One of the most iconic of wildlife native to the Finger Lakes region, the whitetail deer is as revered for its rustic beauty as it is reviled for its destructive feeding habits. Gardeners and landscapers alike wage a constant and often losing battle against the deer’s very survival instinct as they feed upon our landscape plantings. Methods utilized to limit deer browse damage range from scent and contact repellents to physical barriers and scare tactics, each with its own limitations or drawbacks. As a landscape contractor, I believe the best way to minimize browsing damage is by installing plants that deer simply just don’t like.
A Common Problem
When meeting a customer for the first time to discuss a landscape planting design, one of the first things I hear is: “We have a deer problem.” Invariably, one of the next criteria mentioned for their planting is: “And, we want it low maintenance.” Planting trees and shrubs that require repeated applications of malodorous potions or seasonal installation of barriers does not qualify as low maintenance by anyone’s standards. Even those of us that really enjoy gardening and the work it entails, soon tire of all this additional effort. Furthermore, the idea of landscape plantings is to beautify our surroundings. Have we really achieved anything aesthetically pleasing if there are barricades and fencing around shrubs six months a year, or if we have dangling bars of soap and shredded rags soaked in coyote urine hanging from tree branches?

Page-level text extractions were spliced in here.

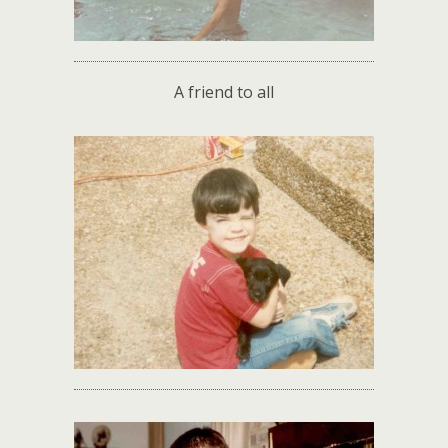
A friend to all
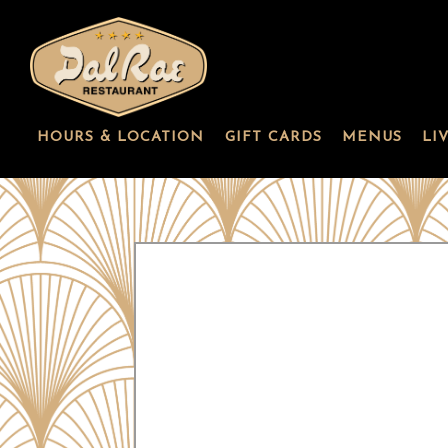
HOURS & LOCATION
GIFT CARDS
MENUS
LI
Main content starts here, tab to start navigating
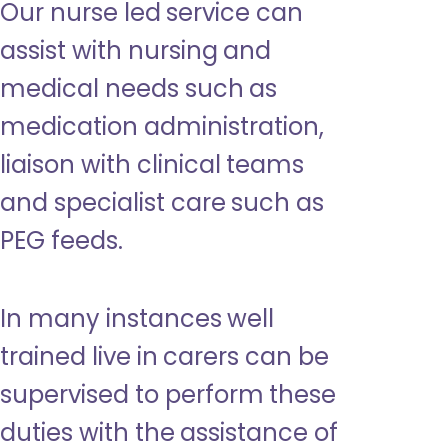
Our nurse led service can
assist with nursing and
medical needs such as
medication administration,
liaison with clinical teams
and specialist care such as
PEG feeds.
In many instances well
trained live in carers can be
supervised to perform these
duties with the assistance of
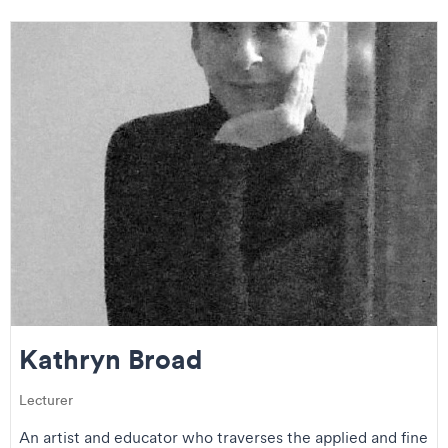
Kathryn Broad
Lecturer
An artist and educator who traverses the applied and fine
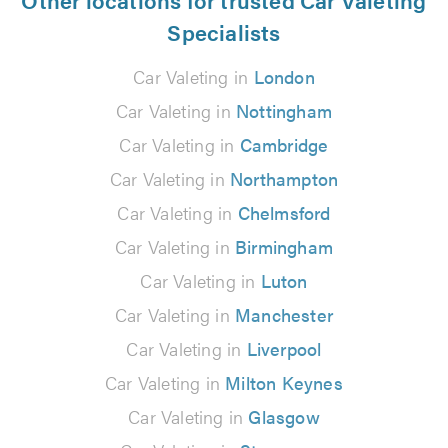
Specialists
Car Valeting in
London
Car Valeting in
Nottingham
Car Valeting in
Cambridge
Car Valeting in
Northampton
Car Valeting in
Chelmsford
Car Valeting in
Birmingham
Car Valeting in
Luton
Car Valeting in
Manchester
Car Valeting in
Liverpool
Car Valeting in
Milton Keynes
Car Valeting in
Glasgow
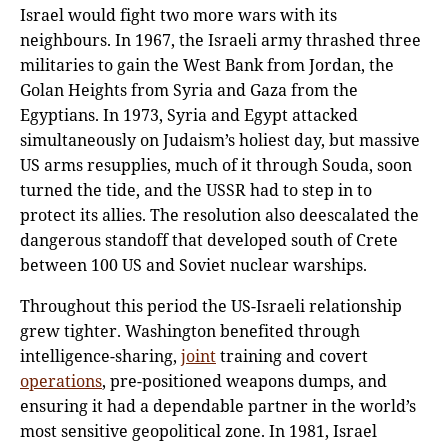
Israel would fight two more wars with its
neighbours. In 1967, the Israeli army thrashed three
militaries to gain the West Bank from Jordan, the
Golan Heights from Syria and Gaza from the
Egyptians. In 1973, Syria and Egypt attacked
simultaneously on Judaism’s holiest day, but massive
US arms resupplies, much of it through Souda, soon
turned the tide, and the USSR had to step in to
protect its allies. The resolution also deescalated the
dangerous standoff that developed south of Crete
between 100 US and Soviet nuclear warships.
Throughout this period the US-Israeli relationship
grew tighter. Washington benefited through
intelligence-sharing,
joint
training and covert
operations
, pre-positioned weapons dumps, and
ensuring it had a dependable partner in the world’s
most sensitive geopolitical zone. In 1981, Israel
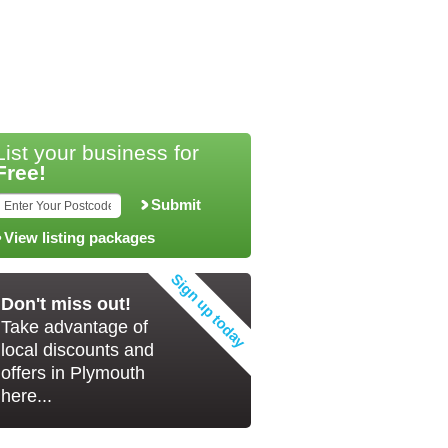
List your business for
Free!
Submit
View listing packages
Don't miss out!
Take advantage of
local discounts and
offers in Plymouth
here...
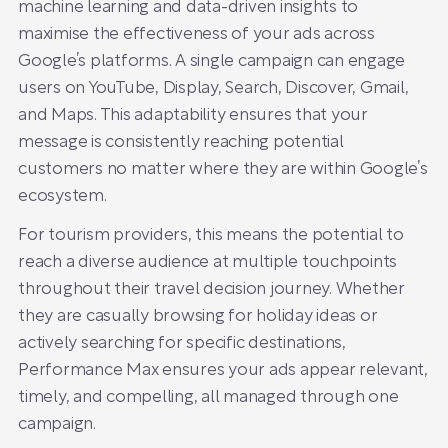
machine learning and data-driven insights to
maximise the effectiveness of your ads across
Google’s platforms. A single campaign can engage
users on YouTube, Display, Search, Discover, Gmail,
and Maps. This adaptability ensures that your
message is consistently reaching potential
customers no matter where they are within Google’s
ecosystem.
For tourism providers, this means the potential to
reach a diverse audience at multiple touchpoints
throughout their travel decision journey. Whether
they are casually browsing for holiday ideas or
actively searching for specific destinations,
Performance Max ensures your ads appear relevant,
timely, and compelling, all managed through one
campaign.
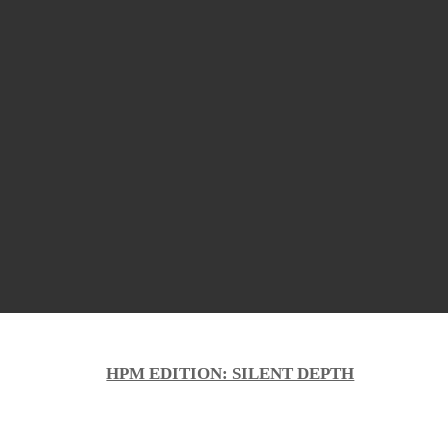
HPM EDITION: SILENT DEPTH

I’m not suggesting that anyone abandon their existing landscape plantings or an heirloom plant from a dear (no pun intended) relative to the ravages of the resident deer population. These are the situations where the repellents and barriers serve the best purpose. But you will be saving quite a bit of effort, not to mention replacement costs, if newly installed plants are ones that deer do not find especially palatable. The list, on pages 14 and 15, of deer-resistant trees, shrubs and perrenials is compiled from my own experience at homes throughout the Finger Lakes area. These are species that have sustained very little or no damage, even when everything else around has been severely browsed. While no method of deer-proofing a landscape is entirely foolproof, these particular plants will assist you in developing and sustaining an attractive planting while allowing you once again to appreciate the natural beauty of the whitetail deer.